§ WHAT TO WORK ON: Render everything from the line containing "county / district: Cajamarca" down to the end of the listing as a Markdown table with the columns Row and Entry, omitting blank lines.

• • • • • • •

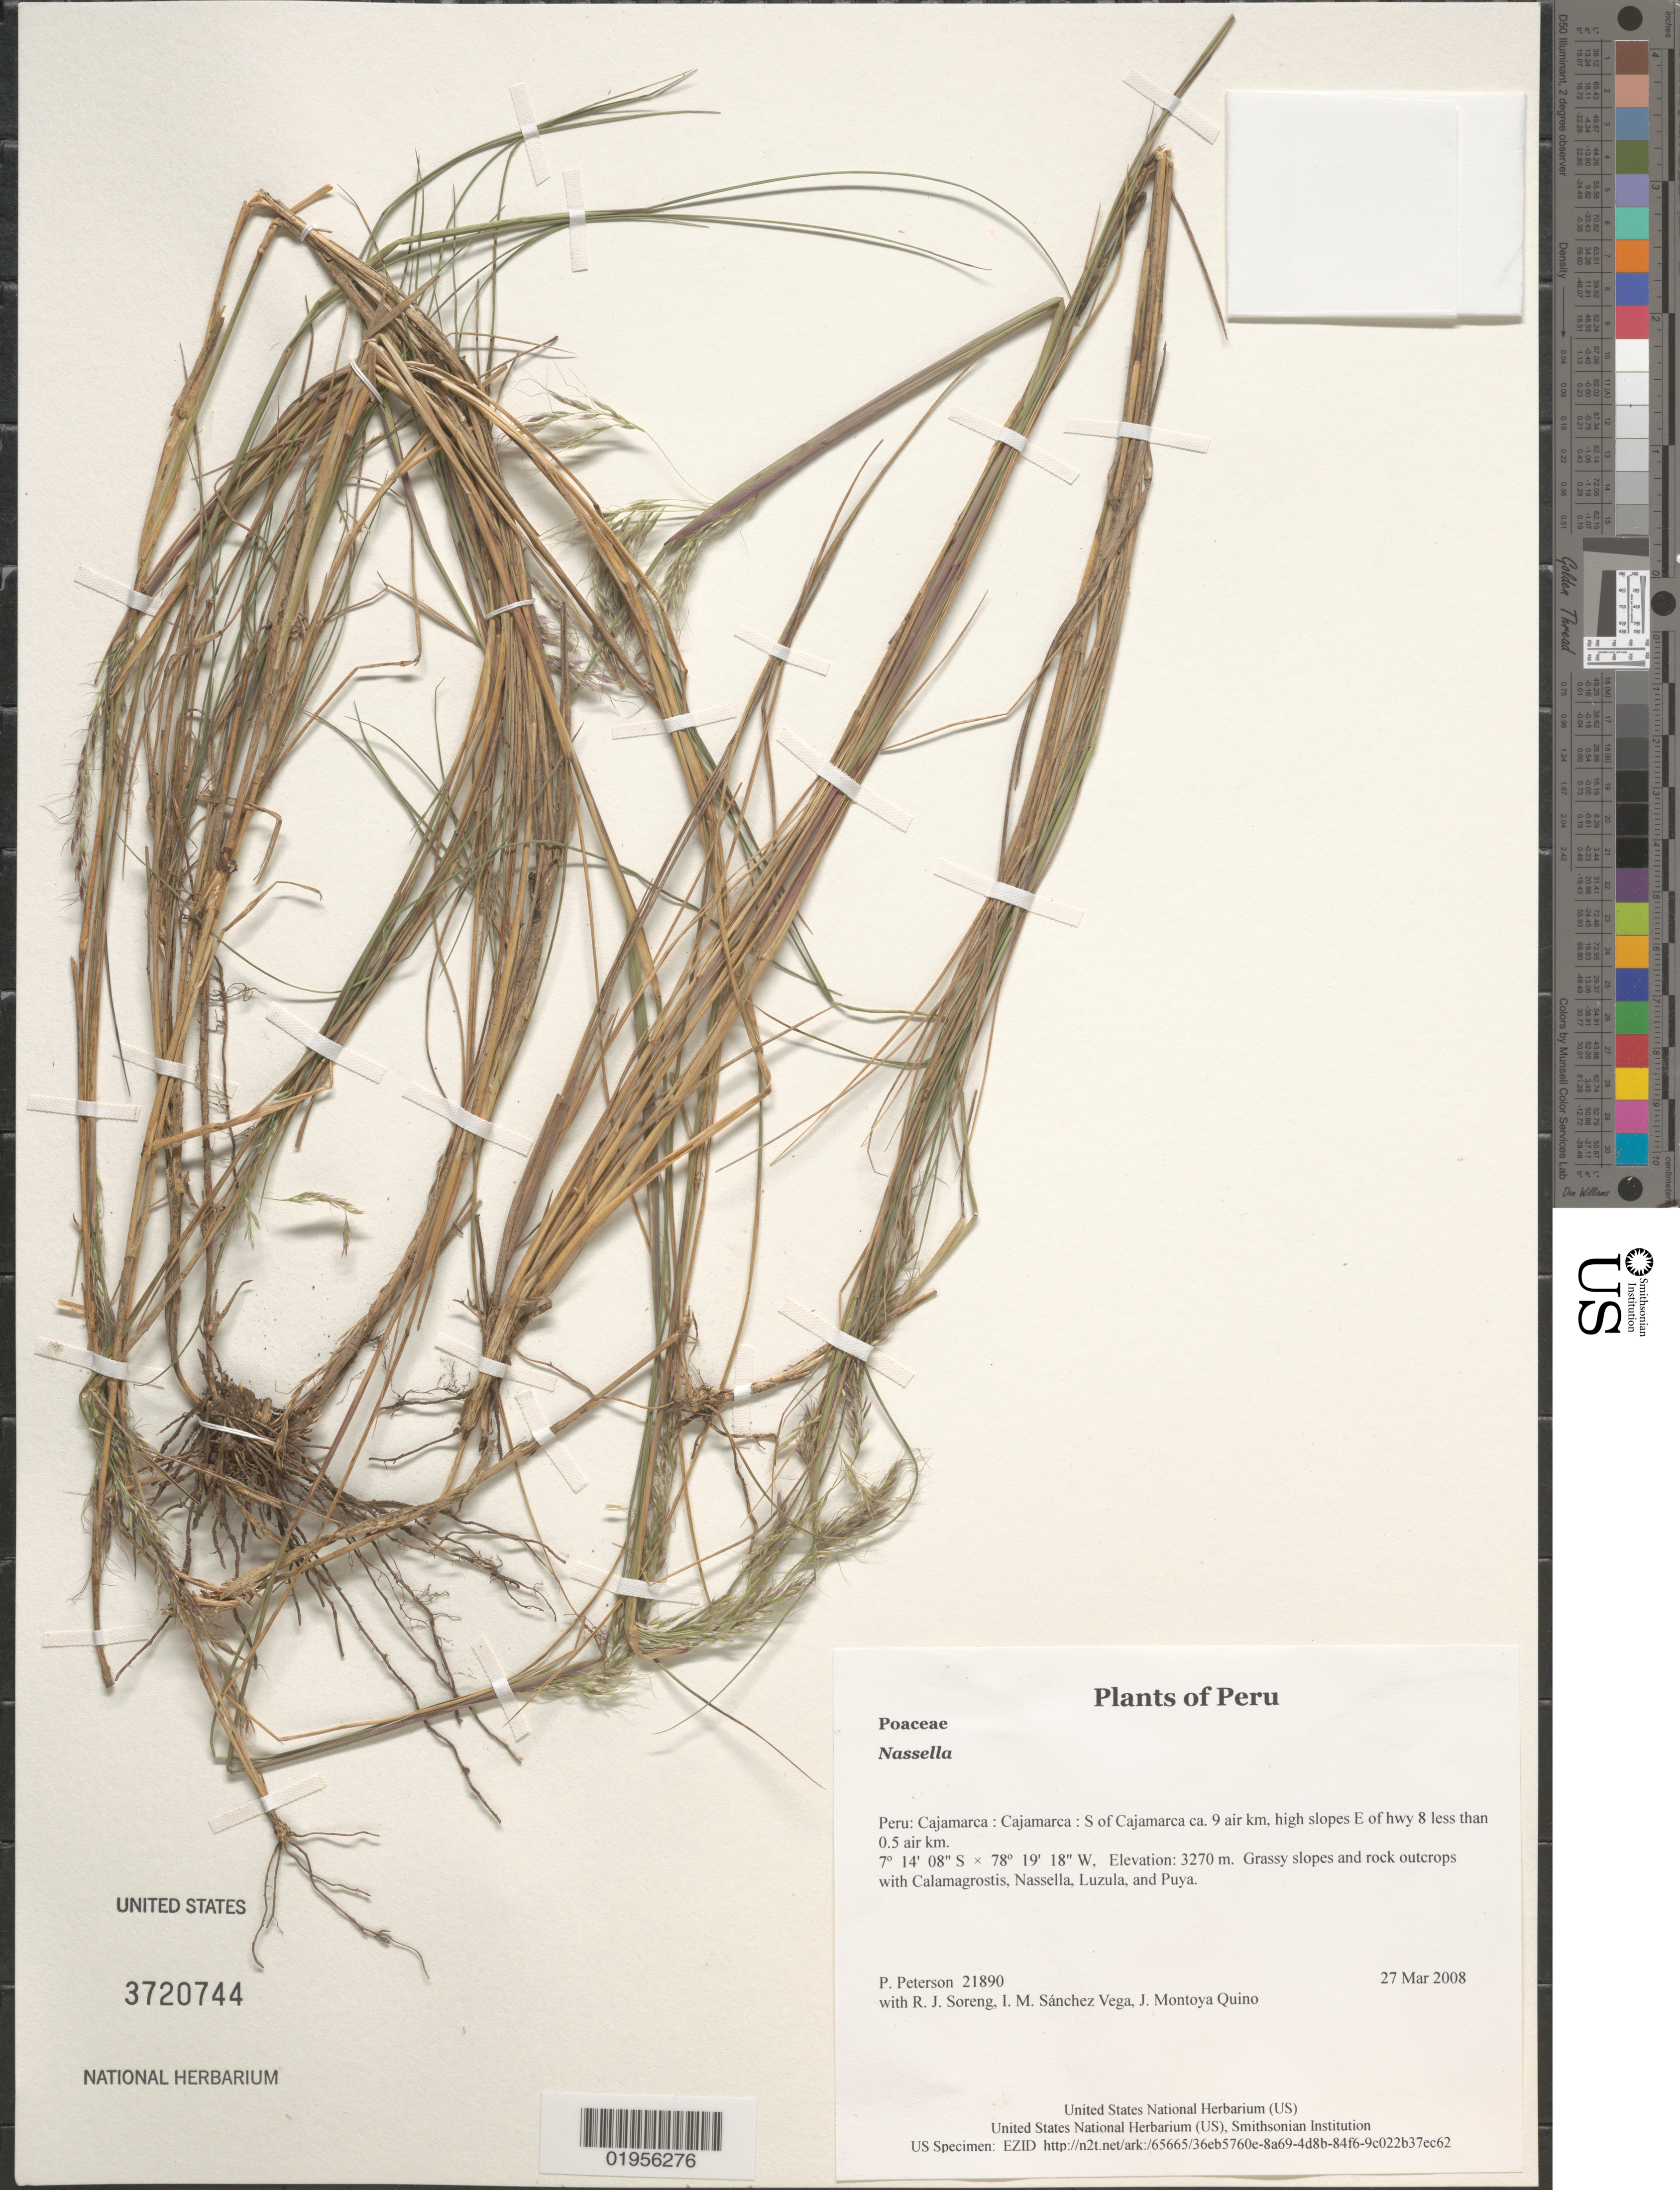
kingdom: Plantae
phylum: Tracheophyta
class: Liliopsida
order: Poales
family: Poaceae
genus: Nassella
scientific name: Nassella sp.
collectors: P. M. Peterson, R. J. Soreng, I. M. Sánchez Vega & J. Montoya Quino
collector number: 21890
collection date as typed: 27 Mar 2008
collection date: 2008-03-27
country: Peru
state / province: Cajamarca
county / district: Cajamarca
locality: S of Cajamarca ca. 9 air km, high slopes E of hwy 8 less than 0.5 air km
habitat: Grassy slopes and rock outcrops with Calamagrostis, Nassella, Luzula, and Puya.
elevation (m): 3270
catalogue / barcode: US 3720744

• • • • • • •

§ RIGHT ANSWER:
| Row | Entry |
|---|---|
| 1 | county / district: Cajamarca |
| 2 | locality: S of Cajamarca ca. 9 air km, high slopes E of hwy 8 less than 0.5 air km |
| 3 | habitat: Grassy slopes and rock outcrops with Calamagrostis, Nassella, Luzula, and Puya. |
| 4 | elevation (m): 3270 |
| 5 | catalogue / barcode: US 3720744 |